Nell’incontro di queste ore, dopo mesi di una campagna referendaria accesa e la riforma archiviata, il vertice di Carlo Nordio con il sindacato delle toghe e il Consiglio nazionale forense, durato due ore, è avvenuto al tavolo della sala delle riunioni del palazzo di Via Arenula.
E manca la ex capo di gabinetto, Giusi Bartolozzi, che alcuni giorni prima dell’apertura delle urne aveva definito alcuni magistrati «un plotone di esecuzione». «Il ministro ha ascoltato con attenzione le posizioni rappresentate, apprezzando il carattere costruttivo degli interventi e riservandosi ogni opportuno approfondimento. C’è il comune intento di calendarizzare in tempi brevi un nuovo incontro», spiega il ministero in una nota.

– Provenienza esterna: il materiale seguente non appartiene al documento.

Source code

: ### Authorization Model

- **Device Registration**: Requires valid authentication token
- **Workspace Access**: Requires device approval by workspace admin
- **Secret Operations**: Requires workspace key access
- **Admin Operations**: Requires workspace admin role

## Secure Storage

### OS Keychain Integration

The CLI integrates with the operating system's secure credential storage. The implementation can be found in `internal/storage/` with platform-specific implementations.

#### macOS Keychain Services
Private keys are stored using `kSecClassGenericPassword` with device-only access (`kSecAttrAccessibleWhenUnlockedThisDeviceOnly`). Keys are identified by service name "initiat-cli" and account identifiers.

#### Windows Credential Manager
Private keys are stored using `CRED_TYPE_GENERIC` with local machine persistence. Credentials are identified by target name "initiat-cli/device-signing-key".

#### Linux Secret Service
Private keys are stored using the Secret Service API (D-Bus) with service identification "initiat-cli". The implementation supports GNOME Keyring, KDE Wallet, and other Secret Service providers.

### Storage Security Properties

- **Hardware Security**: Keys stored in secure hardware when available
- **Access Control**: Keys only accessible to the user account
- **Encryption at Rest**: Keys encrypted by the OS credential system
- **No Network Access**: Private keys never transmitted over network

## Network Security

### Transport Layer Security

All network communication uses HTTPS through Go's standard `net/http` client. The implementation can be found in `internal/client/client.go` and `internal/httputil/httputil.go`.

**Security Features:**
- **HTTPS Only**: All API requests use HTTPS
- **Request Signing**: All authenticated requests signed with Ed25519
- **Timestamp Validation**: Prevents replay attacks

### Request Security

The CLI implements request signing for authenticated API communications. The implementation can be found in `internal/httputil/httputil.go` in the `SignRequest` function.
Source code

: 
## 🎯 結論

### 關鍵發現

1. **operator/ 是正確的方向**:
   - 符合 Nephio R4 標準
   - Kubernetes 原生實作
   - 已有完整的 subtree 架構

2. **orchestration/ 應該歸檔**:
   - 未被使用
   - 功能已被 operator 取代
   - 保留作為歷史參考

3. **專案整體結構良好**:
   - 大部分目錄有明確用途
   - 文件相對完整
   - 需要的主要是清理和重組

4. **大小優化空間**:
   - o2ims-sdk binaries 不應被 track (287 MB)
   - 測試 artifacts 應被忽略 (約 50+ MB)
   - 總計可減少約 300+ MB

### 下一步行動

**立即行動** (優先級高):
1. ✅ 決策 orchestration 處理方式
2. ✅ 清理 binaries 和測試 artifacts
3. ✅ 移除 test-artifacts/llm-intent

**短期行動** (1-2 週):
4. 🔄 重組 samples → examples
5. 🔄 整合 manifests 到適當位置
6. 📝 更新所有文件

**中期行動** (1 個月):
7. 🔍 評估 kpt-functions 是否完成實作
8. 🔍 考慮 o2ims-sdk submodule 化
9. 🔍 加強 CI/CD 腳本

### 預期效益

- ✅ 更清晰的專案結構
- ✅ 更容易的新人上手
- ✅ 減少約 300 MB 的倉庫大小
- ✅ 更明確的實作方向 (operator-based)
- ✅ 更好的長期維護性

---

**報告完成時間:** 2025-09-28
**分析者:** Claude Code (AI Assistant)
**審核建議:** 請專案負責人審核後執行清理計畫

A guidare L’Associazione nazionale magistrati stavolta non c’è più Cesare Parodi ma il giovane presidente Giuseppe Tango, al suo primo faccia a faccia con Nordio: «È andata bene – commenta il numero uno dell’Associazione -. Siamo tornati finalmente a parlare dei temi e dei problemi reali che affliggono il sistema giustizia e a cui bisogna dare risposte concrete. Dopo la bufera referendaria è ora di voltare pagina e quindi di riannodare quei fili».
Le toghe hanno esposto le loro «preoccupazioni e tutte le nostre proposte riguardo alla stabilizzazione degli addetti all’Ufficio per il processo, al rinvio della riforma del Gip collegiale. Ci siamo poi soffermati sulla gravissima situazione delle carceri e ovviamente sulla mancanza di risorse», ha aggiunto Tango. Che poi ha anche specificato che il ministro «è stato in una postura di ascolto. Questo è stato soltanto un primo incontro di tanti in cui possiamo approfondire. Ma in molti dei temi che abbiamo posto all’attenzione del ministro si è registrata sicuramente un’apertura».
Tra gli argomenti sul tavolo c’era quindi il rischio di paralisi dell’attività dei giudici per le indagini preliminari e per le stesse udienze: una criticità segnalata da tempo, culminata nei giorni scorsi con un documento degli uffici milanesi, che annunciano di garantire per un mese e mezzo solo i servizi prioritari del proprio lavoro.
Ed è ormai certo il rinvio della riforma del Gip collegiale, che avrebbe dovuto entrare in vigore ad agosto prossimo. «Anche su questo c’è stata un’apertura», spiega soddisfatto Tango. Anche dal Consiglio nazionale forense arrivano riscontri positivi sull’incontro, definito da tutti cordiale. A un mese dal referendum sembra sia stata unaugurata una nuova era politica dei rapporti tra avvocati, magistratura e ministero.